DESCRIPTION: "The light was turned full upon the object. If it had been covered with hair it might have passed for some strange type of the ape tribe, but its skin was smooth and of a livid grey. Its lower limbs were evidently more powerful than its upper; its chest was enormously developed, but the stomach was small. The head was big and round and smooth. As they came nearer they saw that in place of finger-nails it had long white feelers which it kept extended and constantly waving about as it groped its way towards the water. As the intense light flashed full on it, it turned its head towards them. It had a nose and a mouth. The nose was long and thick, with huge mobile nostrils, and the mouth formed an angle something like a fish's lips, and of teeth there seemed none. At either side of the upper part of the nose there were two little sunken holes, in which this thing's ancestors of countless thousand years ago had possessed eyes." ("A Visit to the Moon" by George Griffith)

The ruins of the Lunarians' lost civilization.

NOTES: The Lunarians were once a human-like species inhabiting a vast civilization on the Moon, probably before human life appeared on earth. The natural resources of the Moon dwindled, causing cities to move along shrinking oceans and lakes.

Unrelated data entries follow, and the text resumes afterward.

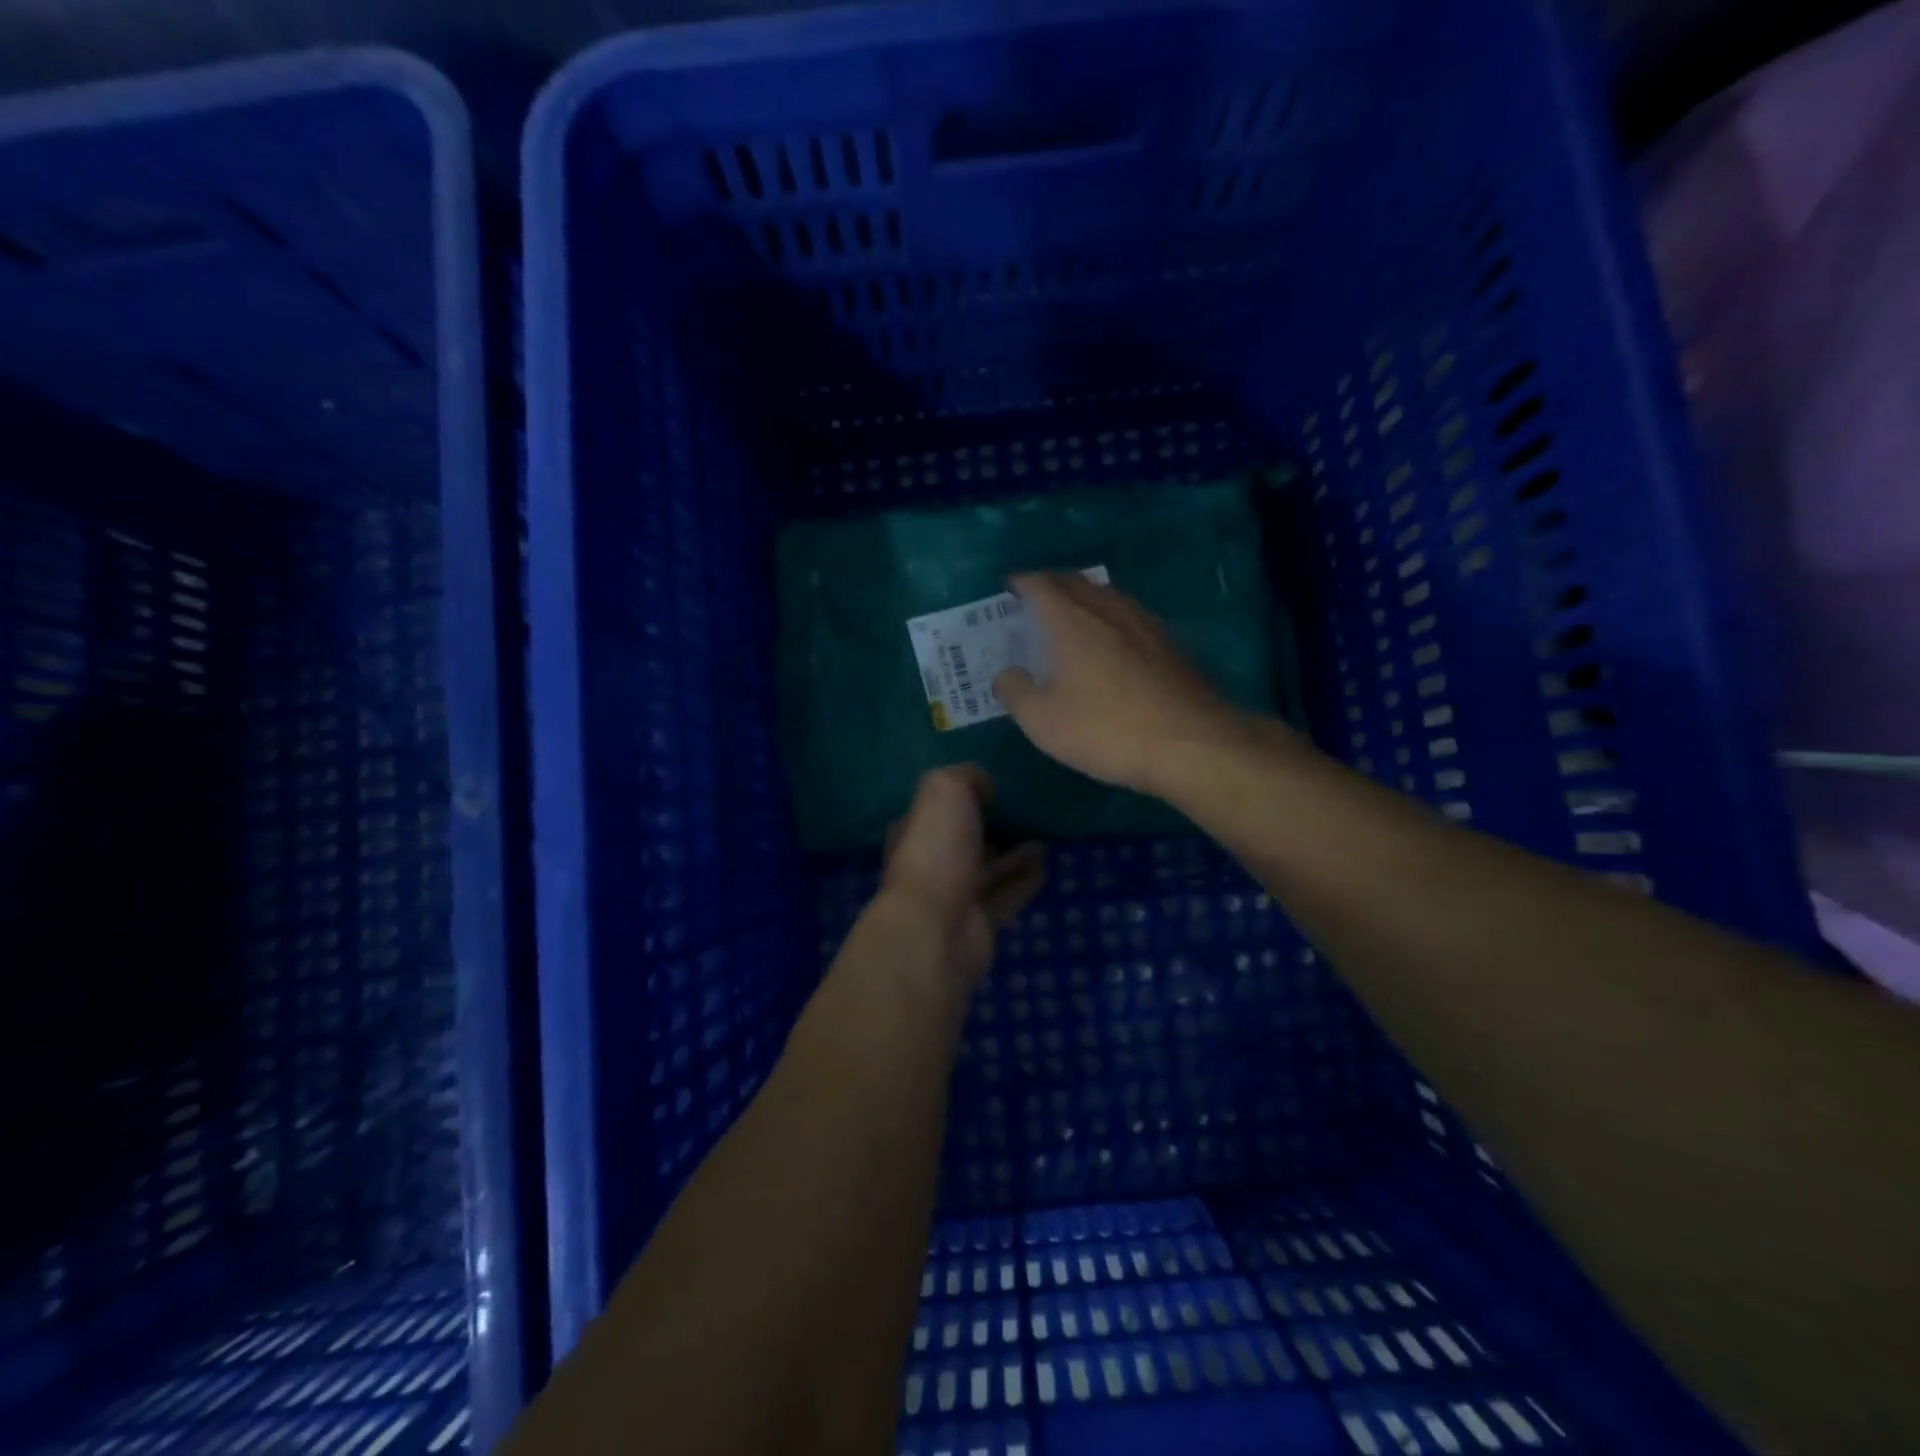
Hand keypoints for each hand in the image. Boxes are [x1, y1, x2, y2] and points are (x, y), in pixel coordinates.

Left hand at [874, 766, 1044, 991]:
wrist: (936, 930)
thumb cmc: (936, 852)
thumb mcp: (945, 792)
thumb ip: (965, 777)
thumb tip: (986, 786)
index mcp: (916, 830)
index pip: (938, 808)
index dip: (964, 795)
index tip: (997, 785)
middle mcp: (933, 861)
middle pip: (965, 839)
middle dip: (992, 826)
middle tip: (1028, 811)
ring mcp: (956, 895)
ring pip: (990, 868)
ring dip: (1015, 854)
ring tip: (1045, 836)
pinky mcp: (981, 922)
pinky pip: (1008, 895)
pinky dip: (1026, 880)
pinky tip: (1048, 865)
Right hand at [991, 572, 1243, 796]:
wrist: (1191, 744)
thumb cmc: (1106, 728)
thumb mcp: (1043, 721)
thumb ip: (1016, 692)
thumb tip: (1006, 675)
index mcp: (1072, 621)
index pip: (1042, 585)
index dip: (1023, 582)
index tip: (1010, 586)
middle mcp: (1109, 611)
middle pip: (1077, 583)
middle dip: (1053, 585)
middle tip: (1036, 597)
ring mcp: (1146, 625)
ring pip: (1108, 597)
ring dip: (1085, 599)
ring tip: (1072, 614)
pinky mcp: (1170, 646)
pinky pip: (1130, 618)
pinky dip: (1110, 620)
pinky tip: (1112, 642)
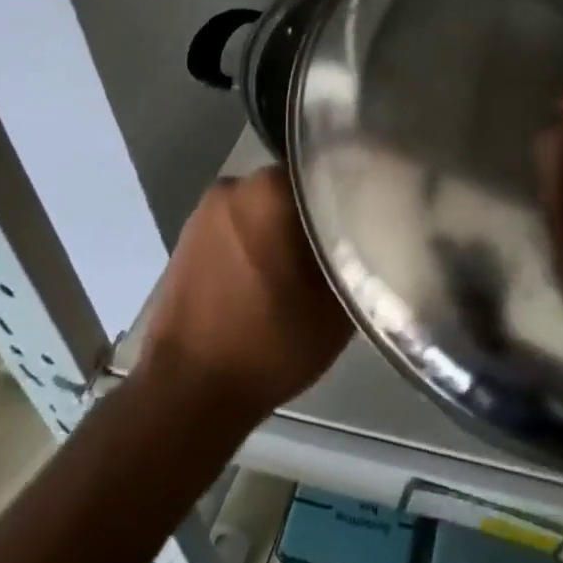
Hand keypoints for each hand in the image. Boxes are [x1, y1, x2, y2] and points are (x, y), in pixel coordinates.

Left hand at [138, 166, 351, 428]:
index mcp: (272, 188)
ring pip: (266, 207)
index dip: (354, 190)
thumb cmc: (269, 343)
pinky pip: (239, 227)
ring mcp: (206, 211)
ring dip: (286, 228)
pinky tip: (273, 277)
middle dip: (318, 210)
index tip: (372, 214)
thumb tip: (377, 232)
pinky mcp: (188, 238)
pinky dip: (258, 242)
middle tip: (346, 242)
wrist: (185, 394)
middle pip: (295, 187)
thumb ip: (362, 257)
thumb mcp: (337, 306)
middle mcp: (236, 185)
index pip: (328, 168)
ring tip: (310, 264)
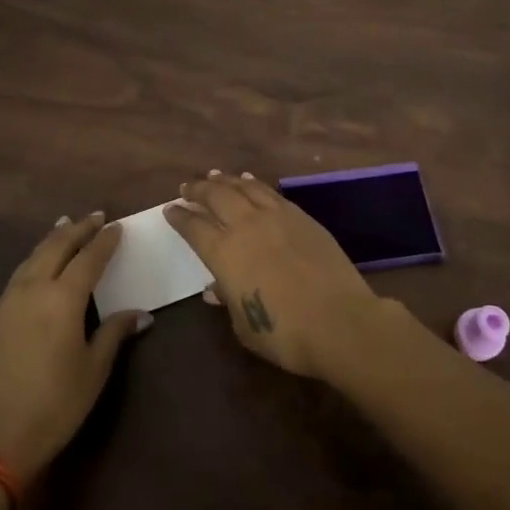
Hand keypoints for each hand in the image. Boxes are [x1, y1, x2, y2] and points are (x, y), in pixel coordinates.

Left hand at [0, 213, 149, 476]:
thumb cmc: (55, 404)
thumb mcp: (94, 369)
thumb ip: (114, 333)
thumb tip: (141, 314)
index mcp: (63, 298)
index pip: (89, 258)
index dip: (104, 241)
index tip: (117, 226)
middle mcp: (34, 289)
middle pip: (56, 247)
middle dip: (77, 229)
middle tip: (95, 216)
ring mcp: (10, 300)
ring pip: (34, 256)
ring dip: (53, 238)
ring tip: (65, 225)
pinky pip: (20, 272)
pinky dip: (35, 257)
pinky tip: (40, 262)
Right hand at [164, 171, 380, 377]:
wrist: (339, 321)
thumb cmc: (284, 333)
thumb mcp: (244, 325)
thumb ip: (228, 299)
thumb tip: (215, 287)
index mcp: (224, 253)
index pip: (193, 227)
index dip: (180, 216)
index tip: (170, 209)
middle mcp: (246, 226)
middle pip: (216, 196)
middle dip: (198, 189)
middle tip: (188, 186)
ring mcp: (276, 217)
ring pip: (243, 188)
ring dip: (225, 181)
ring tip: (215, 175)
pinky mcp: (301, 216)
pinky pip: (270, 192)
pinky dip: (255, 184)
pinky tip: (250, 182)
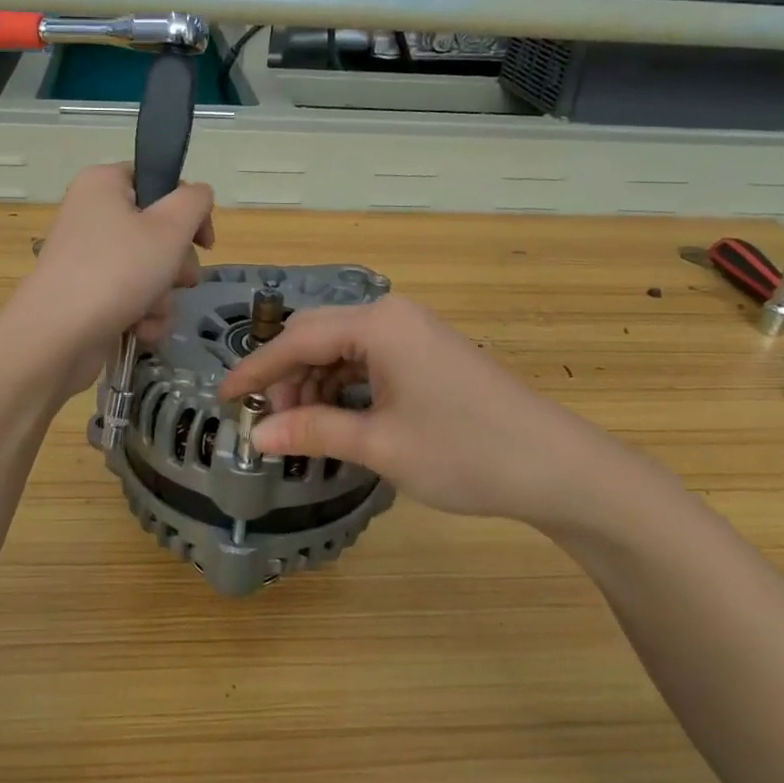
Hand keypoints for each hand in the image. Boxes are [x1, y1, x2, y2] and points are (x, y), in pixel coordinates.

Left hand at [12, 163, 215, 394]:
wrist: (58, 337)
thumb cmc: (117, 271)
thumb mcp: (170, 228)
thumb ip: (195, 201)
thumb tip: (198, 194)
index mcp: (103, 184)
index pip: (156, 180)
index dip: (186, 210)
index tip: (203, 241)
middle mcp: (91, 215)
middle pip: (156, 231)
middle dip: (176, 264)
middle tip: (179, 279)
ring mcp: (87, 258)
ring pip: (148, 271)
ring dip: (162, 297)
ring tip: (151, 311)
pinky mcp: (87, 295)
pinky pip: (130, 298)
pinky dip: (142, 315)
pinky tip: (139, 330)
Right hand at [217, 296, 677, 533]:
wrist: (558, 467)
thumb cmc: (464, 451)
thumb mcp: (380, 444)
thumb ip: (314, 432)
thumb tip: (257, 436)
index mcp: (378, 324)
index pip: (297, 339)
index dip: (256, 370)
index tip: (224, 398)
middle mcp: (393, 316)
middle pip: (318, 337)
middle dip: (288, 378)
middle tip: (272, 425)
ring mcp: (414, 333)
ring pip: (343, 349)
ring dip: (316, 385)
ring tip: (305, 429)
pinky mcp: (429, 354)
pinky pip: (370, 360)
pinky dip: (346, 387)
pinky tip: (340, 419)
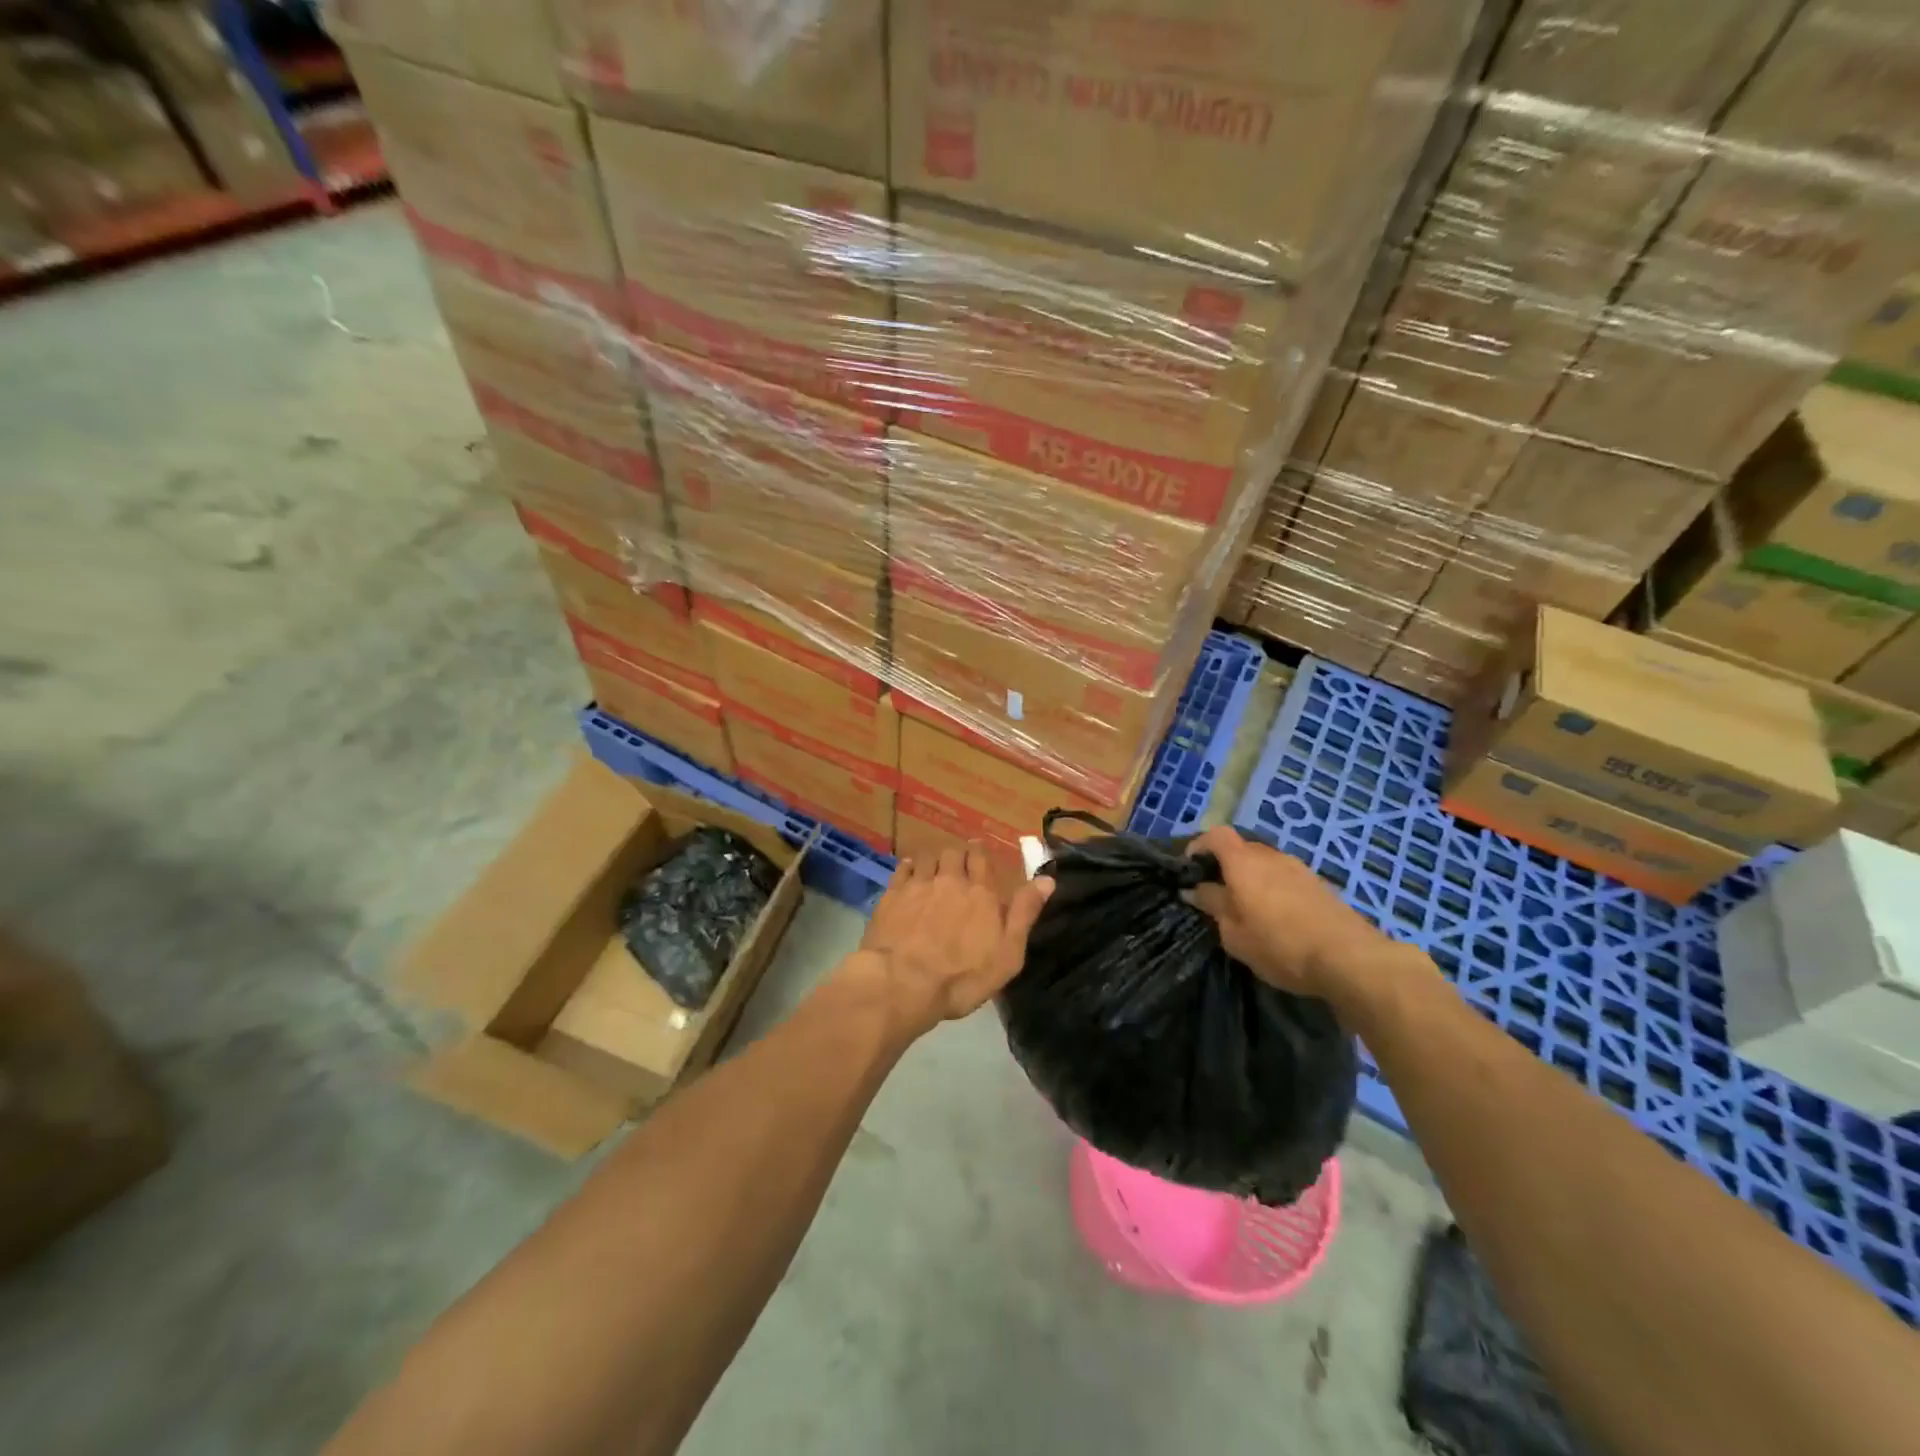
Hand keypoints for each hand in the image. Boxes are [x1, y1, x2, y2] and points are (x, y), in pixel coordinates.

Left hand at [846, 845, 1052, 1036]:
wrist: (904, 982)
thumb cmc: (962, 976)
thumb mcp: (1008, 954)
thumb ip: (1025, 913)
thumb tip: (1047, 879)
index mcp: (981, 892)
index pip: (982, 858)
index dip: (980, 856)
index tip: (980, 859)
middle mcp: (950, 880)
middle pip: (954, 852)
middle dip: (957, 856)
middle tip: (958, 867)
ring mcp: (918, 884)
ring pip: (927, 857)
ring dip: (933, 860)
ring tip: (934, 871)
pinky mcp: (892, 894)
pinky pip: (902, 869)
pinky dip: (908, 867)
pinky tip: (909, 875)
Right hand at [1184, 826, 1390, 1001]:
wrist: (1349, 959)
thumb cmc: (1279, 945)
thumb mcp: (1234, 933)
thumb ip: (1212, 905)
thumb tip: (1194, 889)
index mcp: (1244, 862)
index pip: (1216, 835)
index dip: (1199, 845)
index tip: (1190, 867)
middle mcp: (1271, 856)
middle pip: (1241, 847)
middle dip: (1225, 864)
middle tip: (1216, 891)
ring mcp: (1299, 868)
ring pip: (1265, 862)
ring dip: (1252, 877)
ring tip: (1248, 906)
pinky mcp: (1319, 884)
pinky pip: (1285, 877)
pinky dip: (1273, 887)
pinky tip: (1277, 915)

As the air lessened the Lunarians evolved larger chests to house massive lungs. Ultimately the majority of Lunarians died out, leaving empty cities filled with bones. Some Lunarians retreated to the biggest holes in the Moon's surface where water and air still cling. The degenerate Lunarians became creatures of darkness with small, largely useless eyes, tentacle fingers, hunting for eels in pools and being preyed upon by predators like the octopus-snake. All vestiges of civilization has been lost to these sad, grey creatures.

HISTORY: This tale had an obvious influence on Edgar Rice Burroughs' The Moon Maid (1923). Burroughs uses the same idea of atmosphere existing in depressions on the Moon. Burroughs goes even farther and has the interior of the Moon hollow. The same limited life forms and savagery to survive can be found on Burroughs' Moon.